**Exercise tasks:**
a - In the App::MechaCPAN documentation, why does the perl command install perl into local/?
b - Pick up the App::MechaCPAN documentation where it stops and write the next part.

**Document excerpt:**
App-MechaCPAN
view release on metacpan or search on metacpan
Install modules
Then it will use the installed perl to install all the module
dependencies that are listed in the cpanfile.
COMMANDS
Perl
user@host:~$ mechacpan perl 5.24
The perl command is used to install perl into local/. This removes the
packages dependency on the operating system perl. By default, it tries
to be helpful and include lib/ and local/ into @INC automatically, but
this feature can be disabled. See App::MechaCPAN::Perl for more
details.
Install
user@host:~$ mechacpan install Catalyst
The install command is used for installing specific modules. All
modules are installed into the local/ directory. See See
App::MechaCPAN::Install for more details.
Deploy
user@host:~$ mechacpan deploy
The deploy command is used for automating a deployment. It will install
both perl and all the modules specified from the cpanfile. If there is
a cpanfile.snapshot that was created by Carton, deploy will treat the
modules lised in the snapshot file as the only modules available to
install. See App::MechaCPAN::Deploy for more details.
OPTIONS
Besides the options that the individual commands take, App::MechaCPAN
takes several that are always available.
--verbose
By default only informational descriptions of what is happening is
shown. Turning verbose on will show every command and all output
produced by running each command. Note that this is not the opposite of
quiet.
--quiet
Using quiet means that the normal information descriptions are hidden.
Note that this is not the opposite of verbose, turning both options on
means no descriptions will be show, but all output from all commands
will be.
--no-log
A log is normally outputted into the local/logs directory. This option
will prevent a log from being created.
--verify
When --verify is given, a verification of the CPAN CHECKSUMS file
during module install is required. Note that packages from BackPAN
<https://backpan.perl.org/> will not verify when --verify is given.
This process includes three steps after downloading the CHECKSUMS file
from CPAN for the module.
1. Confirm the shape of CHECKSUMS
CHECKSUMS files contain all the files and the file checksums for a
CPAN author's uploads. This file is compared against a rigid
definition to ensure that it does not appear to be doing anything
malicious.
2. Confirm the signature of CHECKSUMS
Once the CHECKSUMS structure has been examined, the embedded
signature is verified. The CHECKSUMS file is signed using the PAUSE
Batch Signing Key (2E66 557A B97C 19C7 91AF 8E20 328D A867 450F 89EC,
accessible at https://www.cpan.org/modules/04pause.html). This
signature is checked with an external PGP signature verification
program. See below for a list of usable external verification
programs.

**Dataset extract:**
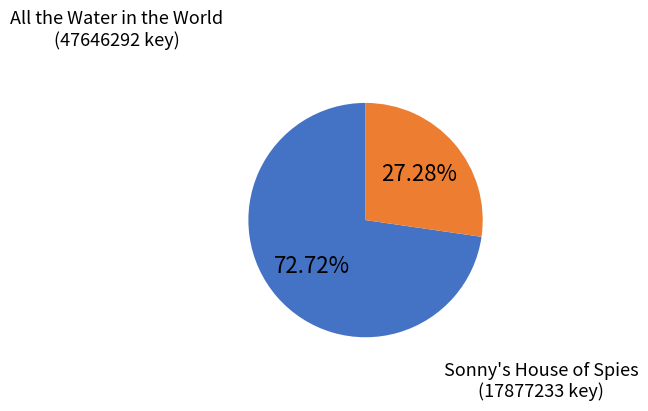

Is there a majority slice in this chart?

Yes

**Answers to the exercise:**
a - Installing perl into local/ removes the packages' dependency on the operating system perl.

b -
3. Compare the sha256 of the downloaded module to CHECKSUMS
Once the CHECKSUMS file has been checked, the size, CPAN author path,
and the sha256 value of the downloaded module archive are compared
against the values from the CHECKSUMS file. These values must match.
You can also disable CHECKSUMS verification completely with
--no-verify. That will prevent all of these steps from running at all.
When neither option is provided then the signature checking step is
attempted, but will not produce an error if the external verification
program could not be found, or the file is from backpan and has no
corrisponding CHECKSUMS entry. An error is still raised if any other
parts of the process finds a problem.
If MetaCPAN <https://metacpan.org> was used to find a module, the
search will include the SHA256 of the package, which will be checked
against the downloaded archive. This check cannot be disabled
currently.
The verification programs that can be used are: gpgv
<https://www.gnupg.org/>, sqv <https://sequoia-pgp.org/>, gpg, sq, and
rnp <https://www.rnpgp.org/>.
--directory=<path>
Changes to a specified directory before any processing is done. This
allows you to specify what directory you want local/ to be in. If this
isn't provided, the current working directory is used instead.
--build-reusable-perl
Giving this options will override the mode of operation and generate a
reusable, relocatable perl archive. This accepts the same parameters as
the Perl command (i.e. "devel" and "threads") to generate the binary.
Note that the lib/ directory is always included unless the --skip-lib
option is included. The archive name will generally reflect what
systems the resuling archive can run on. Because of the nature of how
perl builds binaries, it cannot guarantee that it will work on any
given system. This option will have the best luck if you use it with
the same version of a distribution.
Once you have a reusable binary archive, App::MechaCPAN::Perl can use
that archive as a source file and install the binaries into the local
directory. This can be handy if you are building a lot of identical
systems and only want to build perl once.
The exact parameters included in the archive name are:
* The version built
* The architecture name, as found in the first piece of
$Config{archname}
* The Operating System, as found in $Config{osname}
* Optionally notes if it was built with threads
* The name of the libc used
* The version of the libc used
* The so version of libraries used, with common libaries being
abbreviated
An example archive name would be
perl-v5.36.0-x86_64-linux-glibc-2.35-y1.1n2.0u1.tar.xz
( run in 1.195 second using v1.01-cache-2.11-cpan-85f18b9d64f )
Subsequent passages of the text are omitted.